_EXTRAIT DU DOCUMENT_:
- - -

Le problème de l'affrontement ontologique (philosophique) entre oligarchie et impérialisme mène à l'affrontement entre le féodalisme et l'Etat-nation. L'assassinat de JFK en 1963 lança le processus de démantèlement de l'Etat-nation au profit de fédérations féodales dépendantes les unes des autres. Le 911, qui cible symboliquement le peuple américain, les institutions corrélées au centre financier du WTC, exprime le début de la fin - du processus de destruction de l'Etat-nation.
Les Etats-Unis incarnent la référence de l'Etat-nation en ce qu'ils furent fondés suivant des principes républicains par des cercles républicains (autour de l'influence de Solon, puis de Leibniz). Toute force impérialiste a pour but de détruire les Etats-nations. A l'époque moderne, l'Empire de référence est britannique (plus la myriade d'Empires européens qui s'y sont peu à peu ralliés). Depuis la décolonisation, l'Empire britannique s'est mué en un empire financier, commercial, postcolonial (néocolonial), pour la première fois de dimension mondiale, avec des extensions satrapiques comme Israël ou le Brésil.

- - -

_CONSIGNE A_: Citez le texte sur l'État-nation à partir de « Les Etats-Unis incarnent » jusqu'à « ou le Brésil. » inclus.
_CONSIGNE B_: Prolongez le texte sur l'État-nation au-delà de sa dernière phrase.
Le matériel est indépendant du texte sur l'État-nation.

_INFORMATIONS FOURNIES_:
- - -

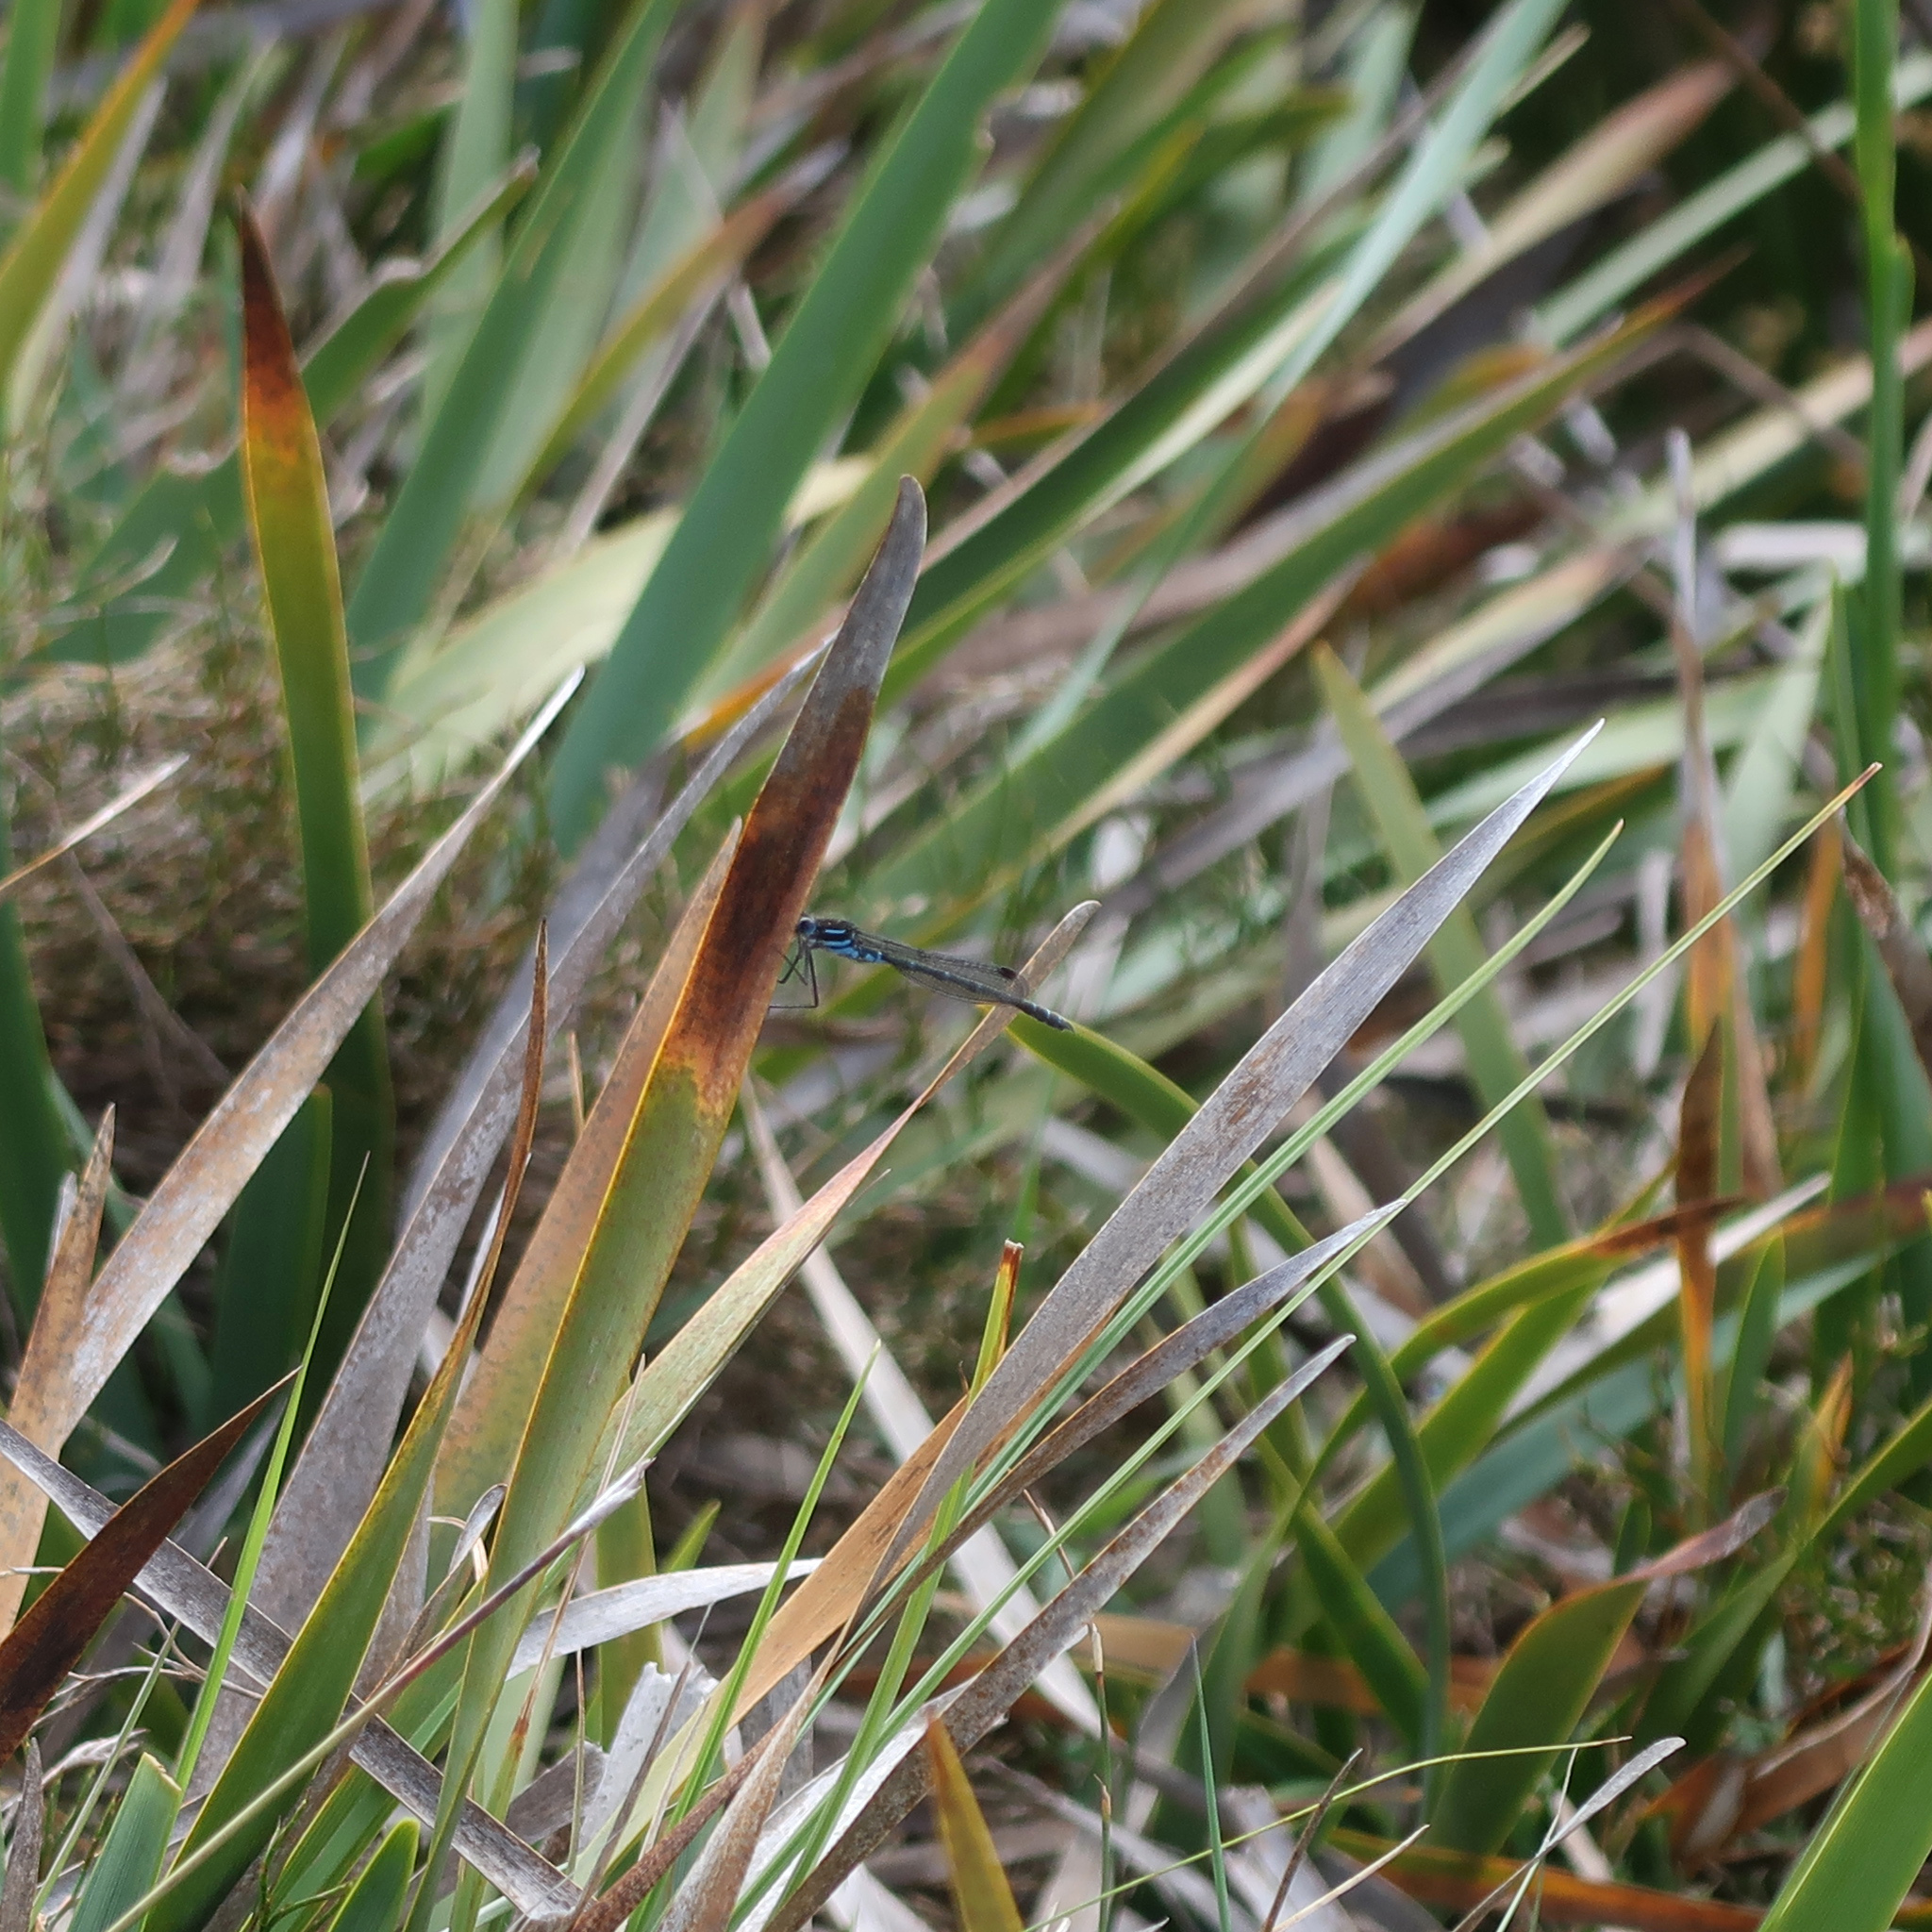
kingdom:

- - -

_RÉPONSE FINALE A_:
Les Etats-Unis incarnent la référence de l'Etat-nation en ce qu'ils furent fondés suivant des principes républicains par des cercles républicains (autour de l'influence de Solon, puis de Leibniz). Toute force impérialiste a pour but de détruire les Etats-nations. A l'époque moderne, l'Empire de référence est britannique (plus la myriade d'Empires européens qui s'y sont peu à peu ralliés). Depuis la décolonisation, l'Empire britannique s'est mué en un empire financier, commercial, postcolonial (néocolonial), pour la première fois de dimension mondiale, avec des extensions satrapiques comme Israël ou le Brésil.

_RÉPONSE FINALE B_:
Le label de Nouvel ordre mondial et les références à l'illusoire impérialisme d'identité américaine recoupent la stratégie de l'Empire britannique d'apparaître sous des masques parcellaires, déformés et rassurants. Jamais de manière directe. Le propre d'un empire est d'être toujours (quelle que soit sa forme) un conglomérat composé d'intérêts financiers, sans attachement géographique. L'Etat-nation oppose à cette stratégie inégalitariste et oligarchique la volonté générale et la corrélation entre un principe universel et un lieu géographique.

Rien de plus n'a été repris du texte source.